Work item:
From the ice skater thread below, print word for word the passage from "So we take the" up to and including "how it goes.".

# Ice skater gliding

In your equation for vx, you left out the initial velocity of the skater. Otherwise, your first two equations are correct. Your second two equations (taking derivatives of the velocities) were not done correctly, and were not even necessary for solving this problem. Once you make the correction to the equation for vx, take the sum of the squares of the x and y components of velocity and set them equal to the magnitude of the final velocity you are seeking. This will give you an equation for solving for the angle θ (or sinθ or cosθ).

Chet
You're right I ought to have add the initial x-velocity to obtain the final x-velocity. Then determine the derivative (although as put it was irrelevant)

Let me work on your question.

these equations are not correct, but it won't take much to correct them.

The kinematic equations i was asking for can be written as:
$$\frac{dv_x}{dt}=(1.1) \cosθ$$
$$\frac{dv_y}{dt}=(1.1) \sinθ$$

the right hand sides of these equations are constant. They are the components of the acceleration. The angle θ is constant, and doesn't depend on time. Does this make sense so far?

From your problem statement, what are the initial values of vx and vy at time t = 0? Do you know how to integrate the above differential equations from time t = 0 to arbitrary time t, subject to these initial conditions? If yes, please do so and show us your results for vx(t) and vy(t).

Chet

I'm starting to see the big picture of this question.
If the above is true, I suppose the next step would be to set the antiderivative of vx = 2.4ms^-1?
and if the arbitrary time, t, = 3. Then vx(3) - vx(0) = 2.4 ms^-1, am I right?

Simon Bridge
Homework Helper
Aside:

What must be the angle between the acceleration vector and the initial velocity vector?
It occurs to me that there is a judgement call here ... the question does not say that the acceleration maintains a constant angle to anything - though we cannot do it unless it maintains a constant angle to something.

So we take the acceleration vector as a constant magnitude and direction.
The fact the question says "angle to the initial velocity" suggests that the angle to the velocity will change as the velocity changes.

Basically this says that there is a constant force on the object.

We could treat it as an average acceleration - so we only need the difference between the final and initial velocities to come to the acceleration (times change in time). Could be - negation has had recent questions about average acceleration.

If the coursework has been around the ideas of circular motion - then we may infer that the acceleration maintains a constant angle to the velocity. But then why not say so hmmm?

negation has had a number of questions like this: similarly loosely worded.

I'm gonna leave you guys to it though ... see how it goes.
I can come back to this after if it turns out to be needed.

1 person
Chestermiller
Mentor
View attachment 65622

I'm starting to see the big picture of this question.
If the above is true, I suppose the next step would be to set the antiderivative of vx = 2.4ms^-1?
and if the arbitrary time, t, = 3. Then vx(3) - vx(0) = 2.4 ms^-1, am I right?
The above is not done correctly. Sorry. θ is not a function of t, so sinθ and cosθ factor out of the integral.

Data listing:
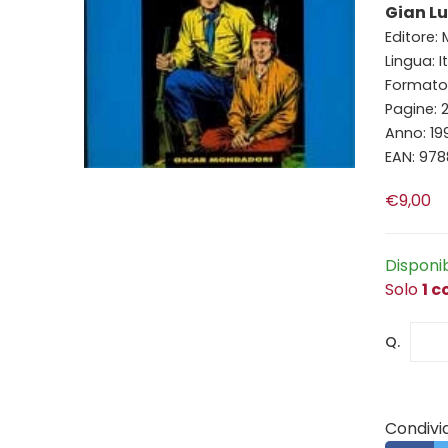
Gian Lu
Editore:
Lingua: I
Formato: 
Pagine: 
Anno: 19
EAN: 97
€9,00
Disponi
Solo
1 c
Q.
Condivid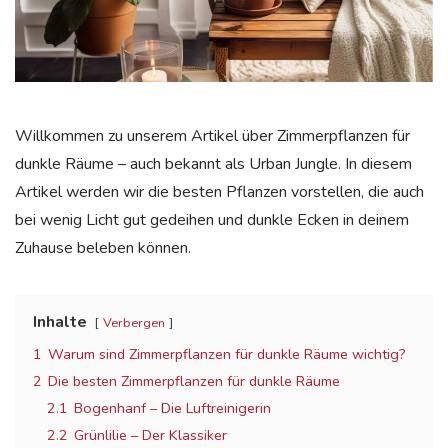
Willkommen zu unserem Artikel über Zimmerpflanzen für
dunkle Räume – auch bekannt als Urban Jungle. In diesem
Artikel werden wir die besten Pflanzen vorstellen, die auch
bei wenig Licht gut gedeihen und dunkle Ecken in deinem
Zuhause beleben können.
Inhalte
Verbergen
1
Warum sind Zimmerpflanzen für dunkle Räume wichtig?
2
Die besten Zimmerpflanzen für dunkle Räume
2.1
Bogenhanf – Die Luftreinigerin
2.2
Grünlilie – Der Klassiker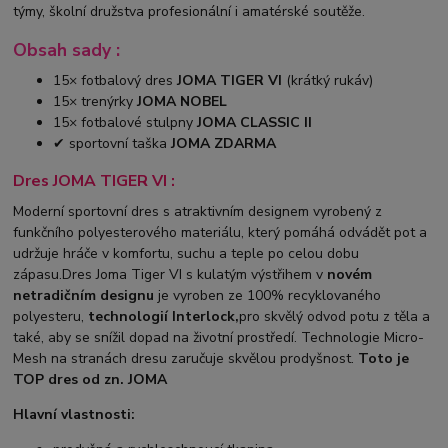
týmy, školní družstva profesionální i amatérské soutěže.
Obsah sady :
15× fotbalový dres
JOMA TIGER VI
(krátký rukáv)
15× trenýrky
JOMA NOBEL
15× fotbalové stulpny
JOMA CLASSIC II
✔ sportovní taška
JOMA ZDARMA
Dres JOMA TIGER VI :
Moderní sportovní dres s atraktivním designem vyrobený z
funkčního polyesterového materiálu, který pomáhá odvádět pot a
udržuje hráče v komfortu, suchu a teple po celou dobu
zápasu.Dres Joma Tiger VI s kulatým výstřihem v
novém
netradičním designu
je vyroben ze 100% recyklovaného
polyesteru,
technologií Interlock,
pro skvělý odvod potu z těla a
také, aby se snížil dopad na životní prostředí. Technologie Micro-
Mesh na stranách dresu zaručuje skvělou prodyšnost.
Toto je
TOP
dres od zn. JOMA
Hlavní vlastnosti: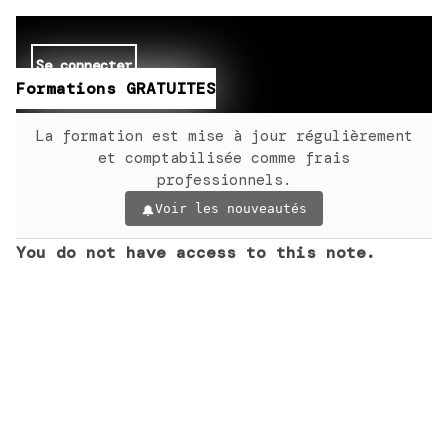
Se connecter
Formations GRATUITES
La formation est mise à jour régulièrement
et comptabilisée comme frais
professionnels.
Voir les nouveautés
You do not have access to this note.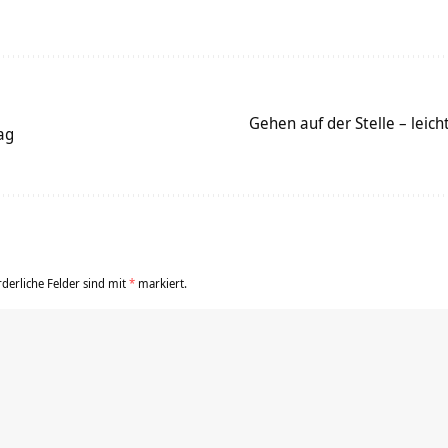
Gehen auf der Stelle – leic
ag
rderliche Felder sind mit
*
markiert.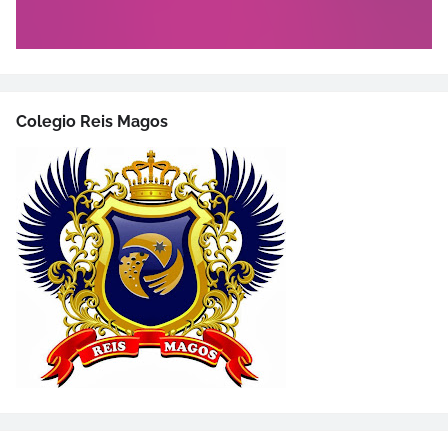
Colegio Reis Magos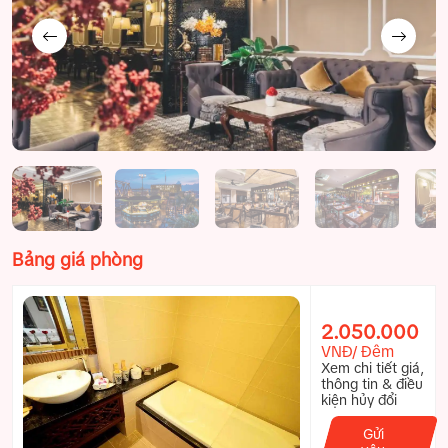
Bảng giá phòng
2.050.000
VNĐ/ Đêm
Xem chi tiết giá,
thông tin & điều
kiện hủy đổi
Gửi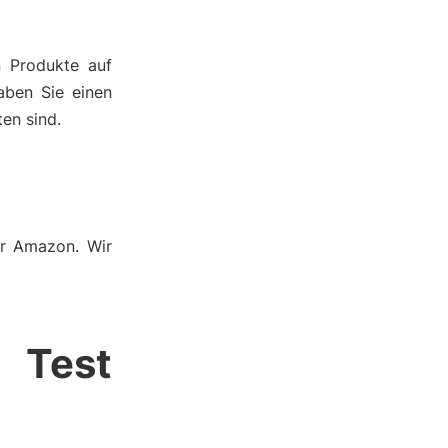
n Produkte auf
aben Sie einen
en sind.
er Amazon. Wir
Test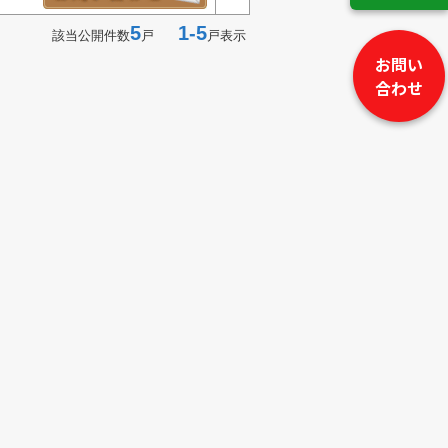
5
1-5
該当公開件数
戸
戸表示
お問い
合わせ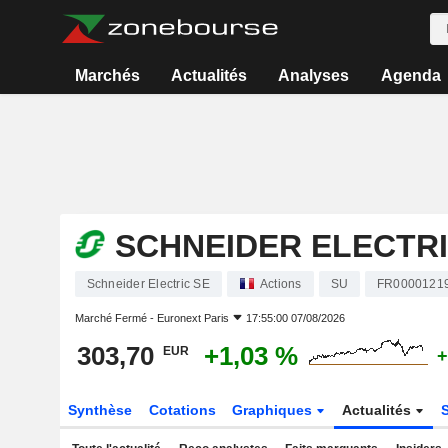
Marchés
Actualités
Analyses
Agenda
SCHNEIDER ELECTRI
Schneider Electric SE
Actions
SU
FR0000121
Marché Fermé -
Euronext Paris
17:55:00 07/08/2026
303,70
+1,03 %
EUR
+
Synthèse
Cotations
Graphiques
Actualités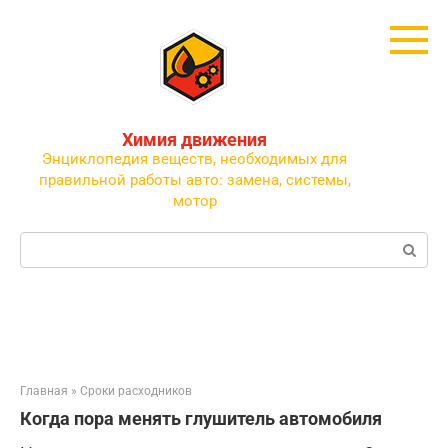
Перейти
к
контенту
Химия движения
Энциклопедия веществ, необходимых для
правильной работы авто: замена, системы,
мотор
Поиск:
Главная
»
Сроки расходников
Когда пора менять глушитель автомобиля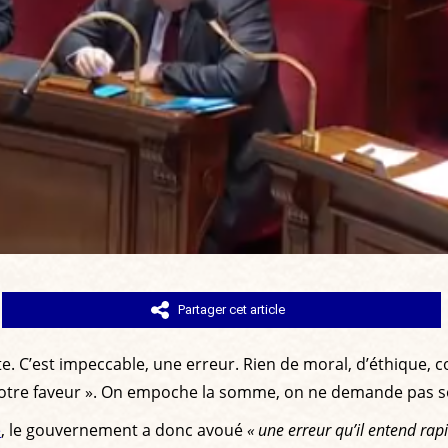
Partager cet article
e. C’est impeccable, une erreur. Rien de moral, d’éthique, 
 votre faveur ». On empoche la somme, on ne demande pas so
é
, le gouvernement a donc avoué
« une erreur qu’il entend rap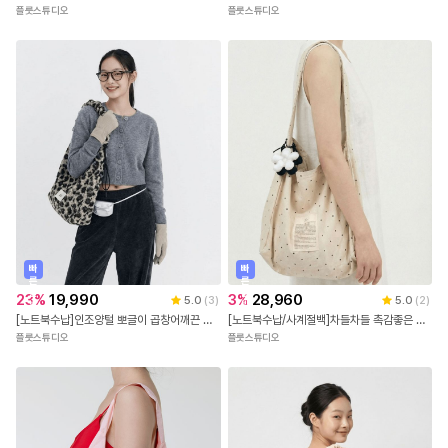
플룻스튜디오
플룻스튜디오
빠
빠
른
른
출
출
23
%
19,990
3
%
28,960
5.0
(
3
)
5.0
(
2
)
발
발
[노트북수납]인조양털 뽀글이 곱창어깨끈 스트라이프 호피 숄더크로스백
[노트북수납/사계절백]차들차들 촉감좋은 도트 빅 숄더백(키링없음)
플룻스튜디오
플룻스튜디오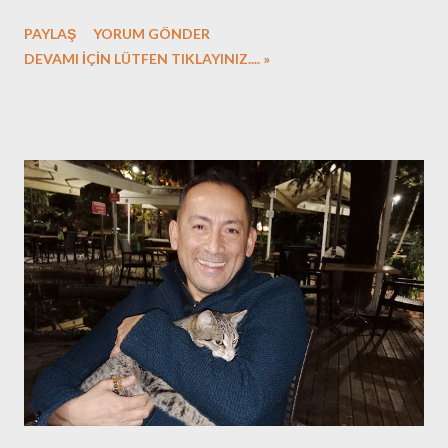
gerçekleşmeyen büyük planlarım yok, uzun zamandır. Çünkü
PAYLAŞ
YORUM GÖNDER
gerçekten plan yapmayanlardanım. Öyle arada gaza gelip bir
DEVAMI İÇİN LÜTFEN TIKLAYINIZ.... »
şeyler çiziktirdiğim olduysa bile bunlar gerçekleşmese dünyanın
sonunu getirmeyecek türden. Dönüp 2009'u, ki bizim için büyük
sevinçler ve endişeler yılı olmuştu, uğurlamaya hazırlandığımız
tarihlerde yazdığım yazıyı okudum. Aklıma Kayahan'ın söylediği
şarkı geldi: Değişen hiç bir şey yok sevdiceğim. Bir telaş, bir
heyecan yollardayız... Biz yetişkinler için pek bir şeyin
değişmemesi üzünülecek bir durum değil aslında. Malum, yaşımız
kemale (ne ise o artık) yaklaşırken değişimler olumsuz oluyor
çoğunlukla. Bebeklere ise her gün mucizeler getiriyor. Koltukta
desteklerle oturmalardan, desteksiz oturmaya, sürünüp
yuvarlanmadan, emeklemeye...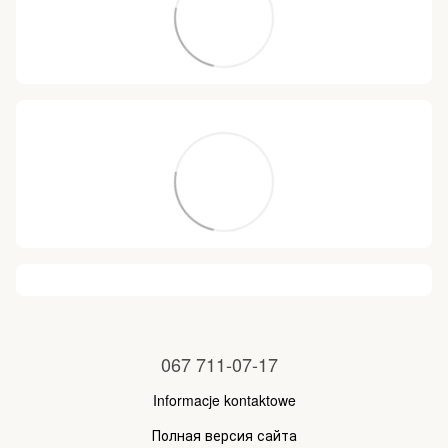
067 711-07-17
Informacje kontaktowe
Полная версия сайта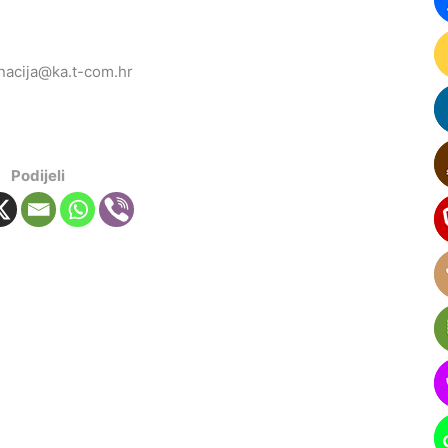
nacija@ka.t-com.hr
Podijeli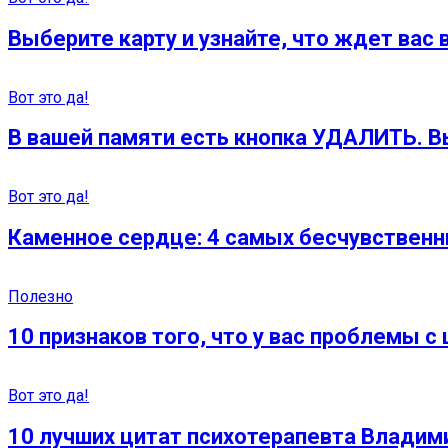
Выберите карту и узнайте, что ждет вас 
Вот это да!
В вашей памяти есть кнопка УДАЛИТЬ. 
Вот это да!
Каменное сердце: 4 самых бесчувственн
Полезно
10 признаков того, что у вас проблемы 
Вот это да!
10 лучших цитат психотерапевта Владим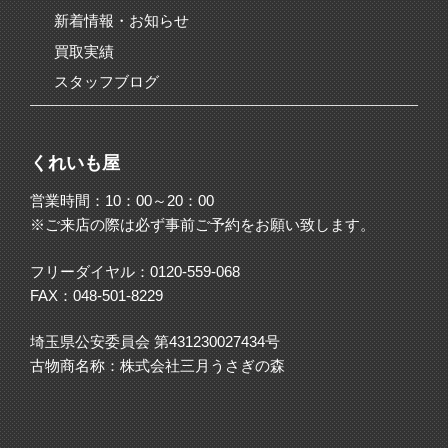
新着情報・お知らせ
買取実績
スタッフブログ
くれいも屋
営業時間：10：00～20：00
※ご来店の際は必ず事前ご予約をお願い致します。
フリーダイヤル：
0120-559-068
FAX：048-501-8229
埼玉県公安委員会 第431230027434号
古物商名称：株式会社三月うさぎの森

Output for this task:
So we take the acceleration vector as a constant magnitude and direction.
The fact the question says "angle to the initial velocity" suggests that the angle to the velocity will change as the velocity changes.

Basically this says that there is a constant force on the object.

We could treat it as an average acceleration - so we only need the difference between the final and initial velocities to come to the acceleration (times change in time). Could be - negation has had recent questions about average acceleration.

If the coursework has been around the ideas of circular motion - then we may infer that the acceleration maintains a constant angle to the velocity. But then why not say so hmmm?

negation has had a number of questions like this: similarly loosely worded.

I'm gonna leave you guys to it though ... see how it goes.